広島原爆投下60年と、一つの数式
今日は広島への原爆投下60年で、ヒロシマを中心にさまざまな式典や行事が行われている。
これについての僕の感慨は、表の「時間の岸辺から」に書いたが、ここでは関連して別な話を書く。
僕が初めてヒロシマの原爆ドームや平和記念資料館を訪れたのは、ちょうど10年前の1995年、阪神大震災と地下鉄サリン事件があった年の秋だった。
その時、平和公園周辺のさまざまな慰霊碑やモニュメントなどを見てまわったが、僕が驚きを持って見たのは、平和大橋のところにある広島市立第一高等女学校原爆慰霊碑だ。
第一高等女学校の1、2年生は、この日、建物疎開作業中に被爆して、職員と生徒679名が死亡した。
僕が強い印象を受けたのは、慰霊碑のレリーフだ。
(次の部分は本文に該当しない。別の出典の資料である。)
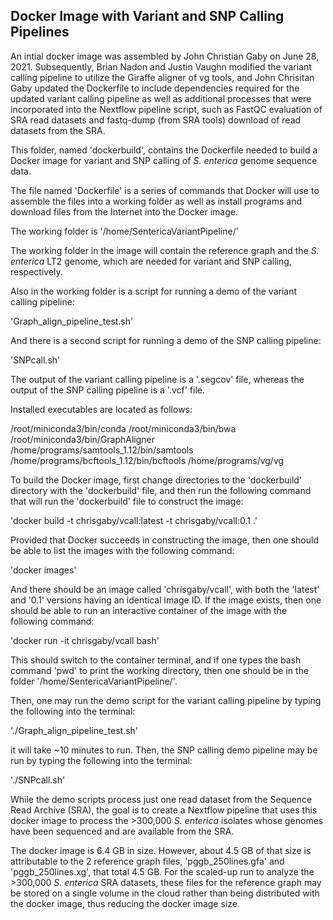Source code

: ## Docker Image with Variant and SNP Calling Pipelines

An intial docker image was assembled by John Christian Gaby on June 28, 2021. Subsequently, Brian Nadon and Justin Vaughn modified the variant calling pipeline to utilize the Giraffe aligner of vg tools, and John Chrisitan Gaby updated the Dockerfile to include dependencies required for the updated variant calling pipeline as well as additional processes that were incorporated into the Nextflow pipeline script, such as FastQC evaluation of SRA read datasets and fastq-dump (from SRA tools) download of read datasets from the SRA.

This folder, named 'dockerbuild', contains the Dockerfile needed to build a Docker image for variant and SNP calling of *S. enterica* genome sequence data.

The file named 'Dockerfile' is a series of commands that Docker will use to assemble the files into a working folder as well as install programs and download files from the Internet into the Docker image.

The working folder is '/home/SentericaVariantPipeline/'

The working folder in the image will contain the reference graph and the *S. enterica* LT2 genome, which are needed for variant and SNP calling, respectively. 

Also in the working folder is a script for running a demo of the variant calling pipeline:

'Graph_align_pipeline_test.sh'

And there is a second script for running a demo of the SNP calling pipeline:

'SNPcall.sh'

The output of the variant calling pipeline is a '.segcov' file, whereas the output of the SNP calling pipeline is a '.vcf' file.

Installed executables are located as follows:

/root/miniconda3/bin/conda
/root/miniconda3/bin/bwa
/root/miniconda3/bin/GraphAligner
/home/programs/samtools_1.12/bin/samtools
/home/programs/bcftools_1.12/bin/bcftools
/home/programs/vg/vg

To build the Docker image, first change directories to the 'dockerbuild' directory with the 'dockerbuild' file, and then run the following command that will run the 'dockerbuild' file to construct the image:

'docker build -t chrisgaby/vcall:latest -t chrisgaby/vcall:0.1 .'

Provided that Docker succeeds in constructing the image, then one should be able to list the images with the following command:

'docker images'

And there should be an image called 'chrisgaby/vcall', with both the 'latest' and '0.1' versions having an identical image ID. If the image exists, then one should be able to run an interactive container of the image with the following command:

'docker run -it chrisgaby/vcall bash'

This should switch to the container terminal, and if one types the bash command 'pwd' to print the working directory, then one should be in the folder '/home/SentericaVariantPipeline/'.

Then, one may run the demo script for the variant calling pipeline by typing the following into the terminal:

'./Graph_align_pipeline_test.sh'

it will take ~10 minutes to run. Then, the SNP calling demo pipeline may be run by typing the following into the terminal:

'./SNPcall.sh'

While the demo scripts process just one read dataset from the Sequence Read Archive (SRA), the goal is to create a Nextflow pipeline that uses this docker image to process the >300,000 *S. enterica* isolates whose genomes have been sequenced and are available from the SRA.

The docker image is 6.4 GB in size. However, about 4.5 GB of that size is attributable to the 2 reference graph files, 'pggb_250lines.gfa' and 'pggb_250lines.xg', that total 4.5 GB. For the scaled-up run to analyze the >300,000 *S. enterica* SRA datasets, these files for the reference graph may be stored on a single volume in the cloud rather than being distributed with the docker image, thus reducing the docker image size.
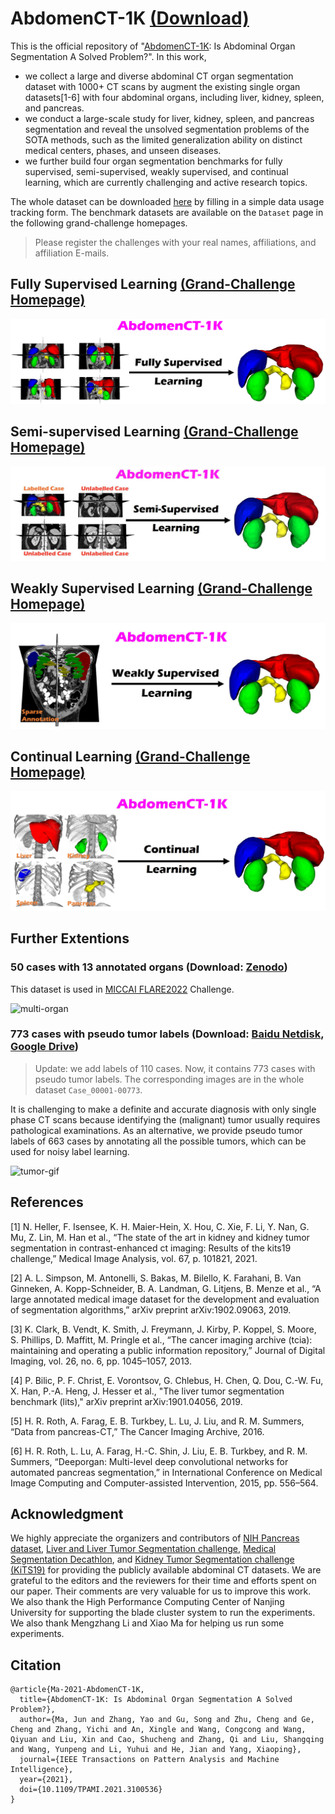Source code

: # AbdomenCT-1K [(Download)](https://forms.gle/dcqxBt4TeG8uTGvt7)
This is the official repository of "[AbdomenCT-1K](https://ieeexplore.ieee.org/document/9497733): Is Abdominal Organ Segmentation A Solved Problem?". 
In this work,
- we collect a large and diverse abdominal CT organ segmentation dataset with 1000+ CT scans by augment the existing single organ datasets[1-6] with four abdominal organs, including liver, kidney, spleen, and pancreas.
- we conduct a large-scale study for liver, kidney, spleen, and pancreas segmentation and reveal the unsolved segmentation problems of the SOTA methods, such as the
limited generalization ability on distinct medical centers, phases, and unseen diseases. 
- we further build four organ segmentation benchmarks for fully supervised, semi-supervised, weakly supervised, and continual learning, which are currently challenging and active research topics.

The whole dataset can be downloaded [here](https://forms.gle/XDrxSgoCXs3jzn8U7) by filling in a simple data usage tracking form. The benchmark datasets are available on the `Dataset` page in the following grand-challenge homepages. 

> Please register the challenges with your real names, affiliations, and affiliation E-mails.

## Fully Supervised Learning [(Grand-Challenge Homepage)](https://abdomenct-1k-fully-supervised-learning.grand-challenge.org/)

![fully-logo](https://github.com/JunMa11/AbdomenCT-1K/blob/main/1-FullySupervisedLearning/FullySupervised-GrandChallenge-Logo.PNG)

## Semi-supervised Learning [(Grand-Challenge Homepage)](https://abdomenct-1k-semi-supervised-learning.grand-challenge.org/)

![semi-logo](https://github.com/JunMa11/AbdomenCT-1K/blob/main/2-Semi-supervisedLearning/SemiSupervised-GrandChallenge-Logo.png)


## Weakly Supervised Learning [(Grand-Challenge Homepage)](https://abdomenct-1k-weaklysupervisedlearning.grand-challenge.org/)

![weak-logo](https://github.com/JunMa11/AbdomenCT-1K/blob/main/3-WeaklySupervisedLearning/WeaklySupervised-GrandChallenge-Logo.jpeg)


## Continual Learning [(Grand-Challenge Homepage)](https://abdomenct-1k-continual-learning.grand-challenge.org/)

![continual-logo](https://github.com/JunMa11/AbdomenCT-1K/blob/main/4-ContinualLearning/Continual-Learning-GrandChallenge-Logo.jpg)


## Further Extentions
### 50 cases with 13 annotated organs (Download: [Zenodo](https://zenodo.org/record/7860267))

This dataset is used in [MICCAI FLARE2022](https://flare22.grand-challenge.org/) Challenge.

![multi-organ](https://rumc-gcorg-p-public.s3.amazonaws.com/i/2022/03/29/20220309-FLARE22-Pictures-2.png)


### 773 cases with pseudo tumor labels (Download: [Baidu Netdisk](https://pan.baidu.com/s/17FJfxAR6MVnYRiT-_dRNgA?pwd=2021), [Google Drive](https://drive.google.com/file/d/1QXRiYN2SIquqSKld2IzdG15305WfnfIw/view?usp=share_link))

> Update: we add labels of 110 cases. Now, it contains 773 cases with pseudo tumor labels. The corresponding images are in the whole dataset `Case_00001-00773`.

It is challenging to make a definite and accurate diagnosis with only single phase CT scans because identifying the (malignant) tumor usually requires pathological examinations. As an alternative, we provide pseudo tumor labels of 663 cases by annotating all the possible tumors, which can be used for noisy label learning.

![tumor-gif](https://github.com/JunMa11/AbdomenCT-1K/blob/main/1-FullySupervisedLearning/TumorDemo.gif)

## References

[1] N. Heller, F. Isensee, K. H. Maier-Hein, X. Hou, C. Xie, F. Li, Y. Nan, G. Mu, Z. Lin, M. Han et al., “The state of the art in kidney and kidney tumor segmentation in contrast-enhanced ct imaging: Results of the kits19 challenge,” Medical Image Analysis, vol. 67, p. 101821, 2021.

[2] A. L. Simpson, M. Antonelli, S. Bakas, M. Bilello, K. Farahani, B. Van Ginneken, A. Kopp-Schneider, B. A. Landman, G. Litjens, B. Menze et al., “A large annotated medical image dataset for the development and evaluation of segmentation algorithms,” arXiv preprint arXiv:1902.09063, 2019.

[3] K. Clark, B. Vendt, K. Smith, J. Freymann, J. Kirby, P. Koppel, S. Moore, S. Phillips, D. Maffitt, M. Pringle et al., “The cancer imaging archive (tcia): maintaining and operating a public information repository,” Journal of Digital Imaging, vol. 26, no. 6, pp. 1045–1057, 2013.

[4] P. Bilic, P. F. Christ, E. Vorontsov, G. Chlebus, H. Chen, Q. Dou, C.-W. Fu, X. Han, P.-A. Heng, J. Hesser et al., "The liver tumor segmentation benchmark (lits)," arXiv preprint arXiv:1901.04056, 2019. 

[5] H. R. Roth, A. Farag, E. B. Turkbey, L. Lu, J. Liu, and R. M. Summers, “Data from pancreas-CT,” The Cancer Imaging Archive, 2016.

[6] H. R. Roth, L. Lu, A. Farag, H.-C. Shin, J. Liu, E. B. Turkbey, and R. M. Summers, “Deeporgan: Multi-level deep convolutional networks for automated pancreas segmentation,” in International Conference on Medical Image Computing and Computer-assisted Intervention, 2015, pp. 556–564.

## Acknowledgment
We highly appreciate the organizers and contributors of [NIH Pancreas dataset](https://wiki.cancerimagingarchive.net/display/Public/Pancreas-CT), [Liver and Liver Tumor Segmentation challenge](https://competitions.codalab.org/competitions/15595), [Medical Segmentation Decathlon](http://medicaldecathlon.com/), and [Kidney Tumor Segmentation challenge (KiTS19)](https://kits19.grand-challenge.org/) for providing the publicly available abdominal CT datasets. We are grateful to the editors and the reviewers for their time and efforts spent on our paper. Their comments are very valuable for us to improve this work. We also thank the High Performance Computing Center of Nanjing University for supporting the blade cluster system to run the experiments. We also thank Mengzhang Li and Xiao Ma for helping us run some experiments.


## Citation
```
@article{Ma-2021-AbdomenCT-1K,
  title={AbdomenCT-1K: Is Abdominal Organ Segmentation A Solved Problem?},
  author={Ma, Jun and Zhang, Yao and Gu, Song and Zhu, Cheng and Ge, Cheng and Zhang, Yichi and An, Xingle and Wang, Congcong and Wang, Qiyuan and Liu, Xin and Cao, Shucheng and Zhang, Qi and Liu, Shangqing and Wang, Yunpeng and Li, Yuhui and He, Jian and Yang, Xiaoping},
  journal={IEEE Transactions on Pattern Analysis and Machine Intelligence},
  year={2021},
  doi={10.1109/TPAMI.2021.3100536}
}

```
中央のモンペ姿の女学生が「E=mc^2」(注:実際には2乗をあらわす2は、cの右肩上に小さな文字で書かれている)という、あのアインシュタインが発見した質量とエネルギーの関係式を手に掲げ、両側の女学生が中央の女学生を慰めている。
この碑には、あなたは原子力の世界最初の犠牲として人類文化発展の尊い人柱になったのです、という意味の説明が書かれている。
僕は、核兵器廃絶に関するさまざまな特集記事を見回しても、核エネルギーの本質についての、こういう冷静で科学的なとらえかたというのは、ほとんどお目にかからない。
なぜ核兵器を使用してはならないのか。それは、この関係式の持つ重大性にある。
c^2というのは、光速×光速である。それに質量をかけたものがエネルギーに変わるわけで、ごくわずかな質量が戦慄すべき多大なエネルギーに変わり得ることを示している。
E=mc^2は、人類が決して弄んではならない究極の関係式なのだ。
(表の新着情報:「21世紀の歩き方大研究」の21世紀エッセイ「時間の岸辺から」に、「人類初の原爆投下から60年に思う、地獄の姿」をアップロード)
| 固定リンク
コメント
Rough Toneさん、こんにちは。8月6日が誕生日とは、おめでとうとばかりも言えないものがありますね。
僕の私見ですが、宇宙のさまざまな星で発生する知的生命体は、どれも核分裂エネルギーを発見したところで、その制御に失敗して滅亡していくのではないでしょうか。
E=mc^2をコントロールして発達し続けている文明は、この全宇宙に数個くらいしかないように思います。
投稿: BANYUU | 2005/08/06 17:52
こんにちは
じつは8月6日は私の誕生日でもありまして、ほんの幼い頃から、この日がどういう日なのかということは親に教えてもらってきました。
広島には、この日に近い夏の日を選んで、平和公園を中心にもう何度も足を運んだのですが、この碑についてはまったく知りませんでした。この次行くときは必ず見てみようと思います。
核分裂の次は、核融合、そしていつか物質そのものを崩壊させてエネルギーに変えようという時代が来るのでしょうか。それとも、その日が来る前に人類は核によって滅びてしまうのでしょうか。